The primary goal of the package is to assist researchers in making informed decisions regarding whether they should choose a flexible yet less transparent machine learning approach or employ a traditional linear method.

The package performs a repeated nested cross-validation to validate predictive performance of the Cox Proportionate Hazards model (or its LASSO regularised extension), and the performance of the Survival Random Forest and tests whether the ensemble method has outperformed the baseline Cox model. If there is no outperformance, the result can justify the employment of CoxPH model and indicate a negligible advantage of using a more flexible model such as Survival Random Forest.
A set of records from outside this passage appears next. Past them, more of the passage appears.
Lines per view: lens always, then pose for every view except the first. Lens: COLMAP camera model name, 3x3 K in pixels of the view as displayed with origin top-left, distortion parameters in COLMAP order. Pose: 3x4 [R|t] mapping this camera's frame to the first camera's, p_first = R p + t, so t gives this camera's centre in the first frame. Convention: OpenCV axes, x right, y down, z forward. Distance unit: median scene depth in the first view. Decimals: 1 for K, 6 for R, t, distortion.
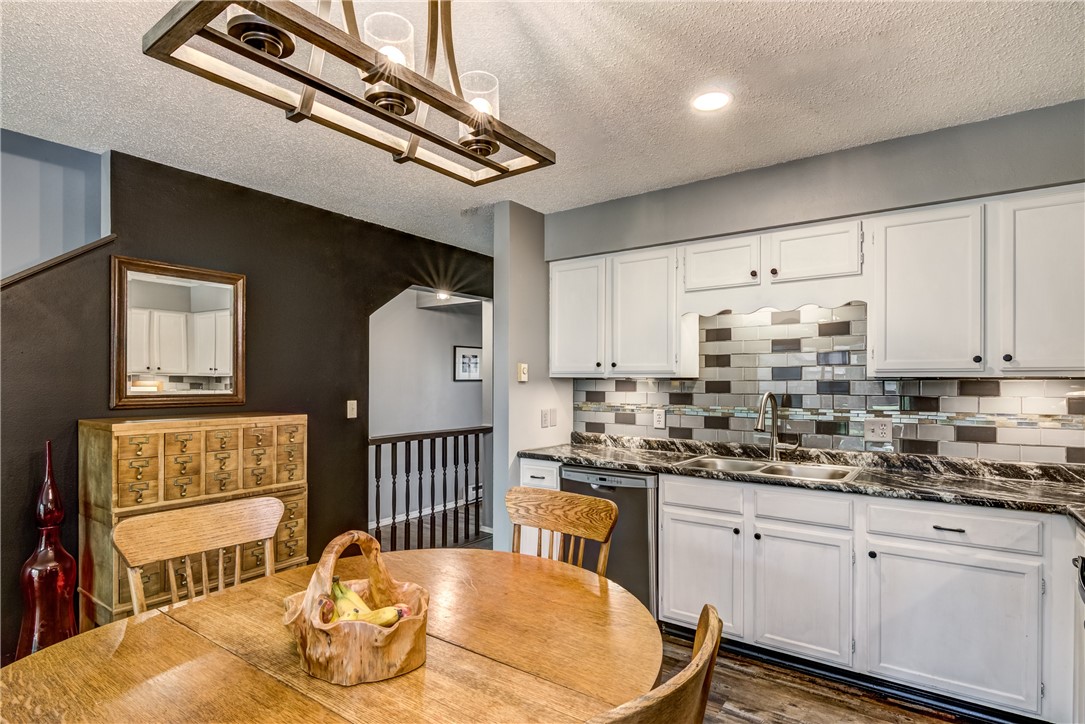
lens RADIAL K [[556.3, 0, 543.3], [0, 556.3, 381.2], [0, 0, 1]] dist [-0.003016, -0.002098]
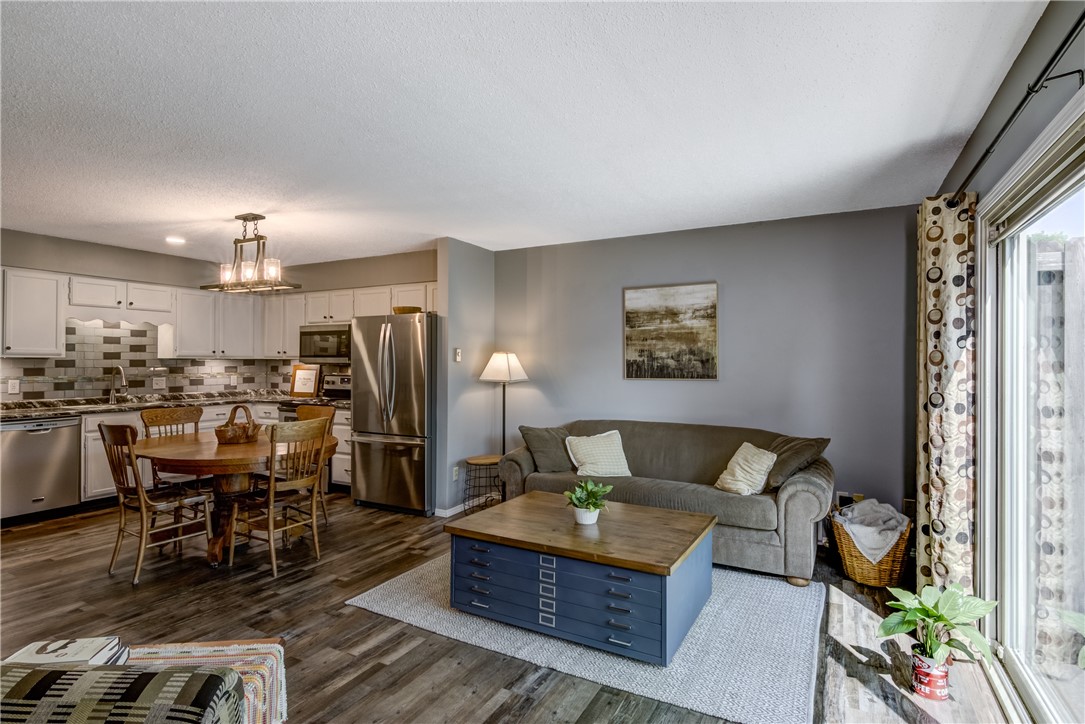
lens RADIAL K [[550.8, 0, 546.1], [0, 550.8, 359.2], [0, 0, 1]] dist [-0.000187, -0.002450]
pose [[-0.134659, 0.001196, 0.990891, -1.558670], [-0.003337, 0.999993, -0.001661, -0.004805], [-0.990886, -0.003530, -0.134654, -0.163596]]
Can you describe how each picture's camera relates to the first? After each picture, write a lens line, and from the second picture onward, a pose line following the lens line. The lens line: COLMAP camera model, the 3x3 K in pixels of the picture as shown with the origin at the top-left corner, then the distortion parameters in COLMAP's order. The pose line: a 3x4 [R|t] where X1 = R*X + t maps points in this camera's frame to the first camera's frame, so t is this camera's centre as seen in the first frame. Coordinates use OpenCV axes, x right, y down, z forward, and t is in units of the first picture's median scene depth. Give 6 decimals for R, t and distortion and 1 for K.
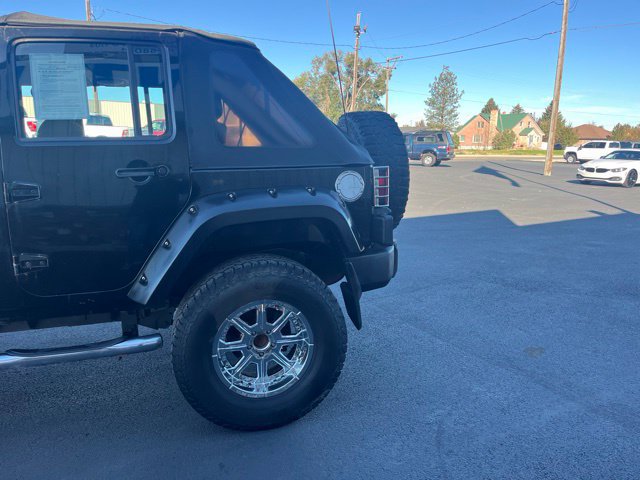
lens RADIAL K [[482.8, 0, 317.0], [0, 482.8, 236.5], [0, 0, 1]] dist [0.058290, -0.075808]
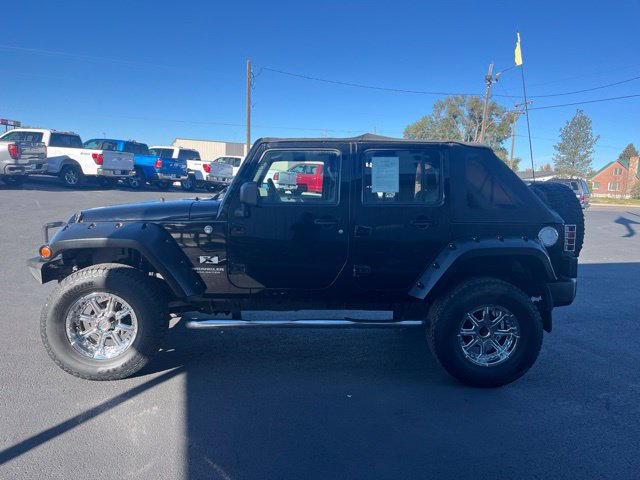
lens RADIAL K [[482.8, 0, 316.3], [0, 482.8, 242.9], [0, 0, 1]] dist [0.058290, -0.075808]
pose [[0.973312, 0.058244, -0.221971, -0.262883], [-0.073085, 0.995565, -0.059237, 0.052655], [0.217537, 0.073879, 0.973252, -0.574469]]
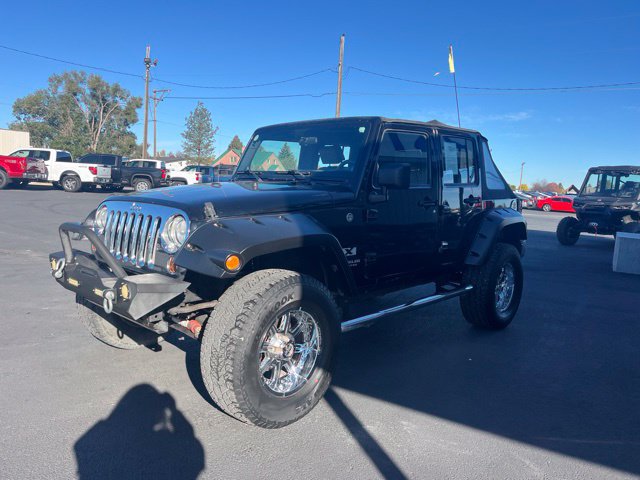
lens RADIAL K [[482.8, 0, 319.9], [0, 482.8, 238.0], [0, 0, 1]] dist [0.058290, -0.075808]
pose [[0.864256, -0.029631, 0.502178, -1.457859], [0.059508, 0.997276, -0.043571, 0.055414], [-0.499520, 0.067540, 0.863666, -0.318998]]
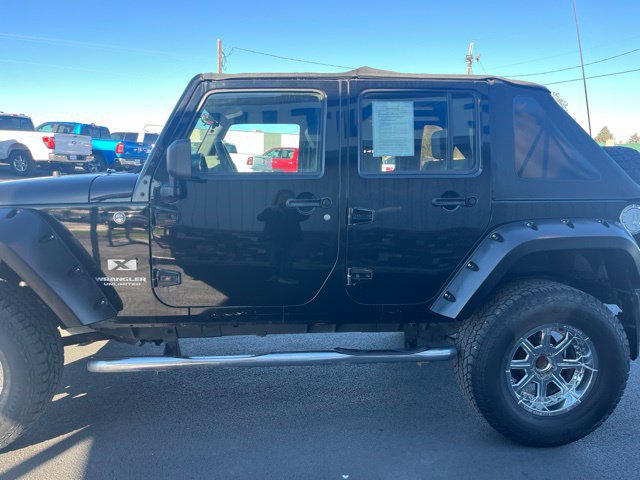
lens RADIAL K [[482.8, 0, 311.3], [0, 482.8, 235.9], [0, 0, 1]] dist [0.058290, -0.075808]
pose [[0.981193, 0.042339, -0.188327, -0.354868], [-0.052659, 0.997353, -0.050138, 0.017199], [0.185706, 0.059113, 0.980826, -0.132200]]
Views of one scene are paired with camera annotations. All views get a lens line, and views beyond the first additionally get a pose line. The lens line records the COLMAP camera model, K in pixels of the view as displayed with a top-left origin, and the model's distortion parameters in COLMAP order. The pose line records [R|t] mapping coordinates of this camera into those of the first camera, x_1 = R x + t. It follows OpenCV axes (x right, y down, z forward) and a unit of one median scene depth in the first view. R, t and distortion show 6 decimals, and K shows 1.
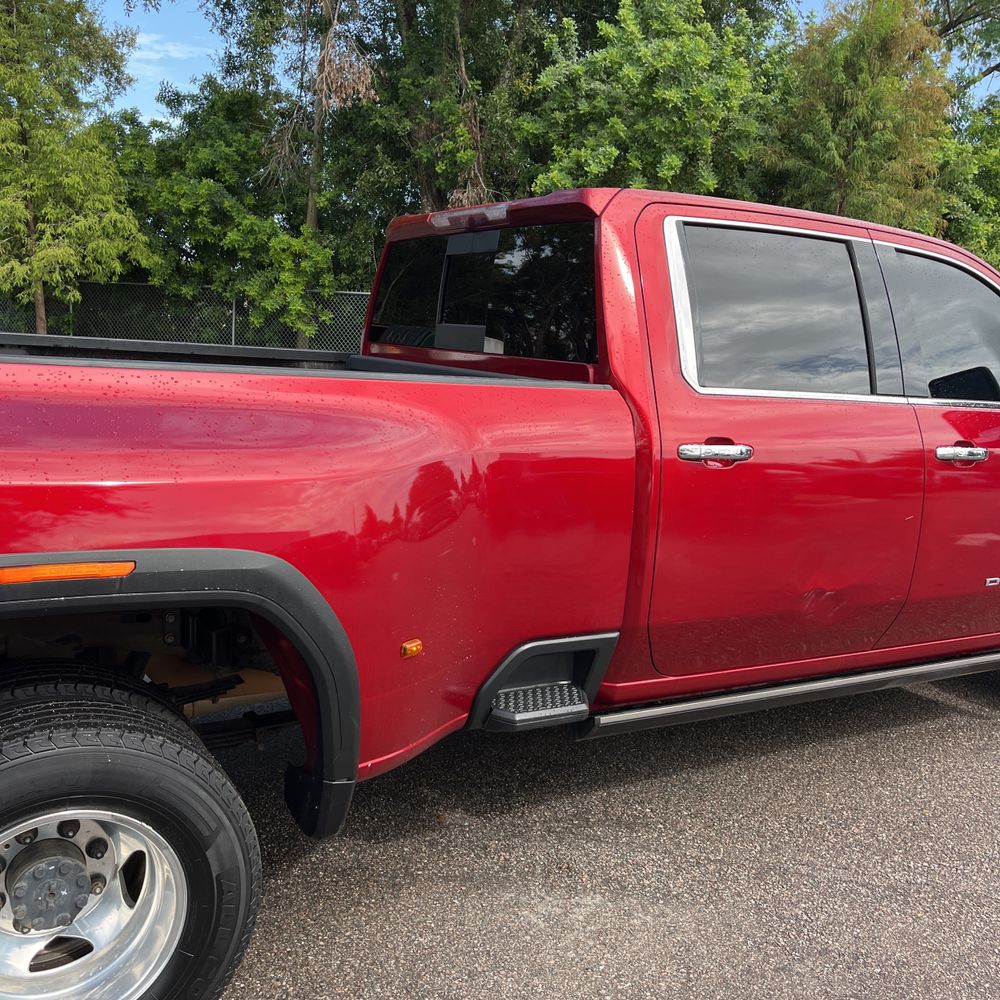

In the case of the outperformance, a researcher can 1) decide to go for a more complex model, 2) look for the interaction and non-linear terms that could be added to the baseline Cox model and re-run the test again, or 3) consider still using the Cox model if the difference is not large in the context of the performed task, or not enough to sacrifice model interpretability.

The package was developed by Dr Diana Shamsutdinova and Professor Daniel Stahl and is based on the collaboration with Dr Daniel Stamate and Dr Angus Roberts (see the Conference paper). It can be downloaded in R studio as install.packages(“survcompare”) or from github.com/dianashams/survcompare.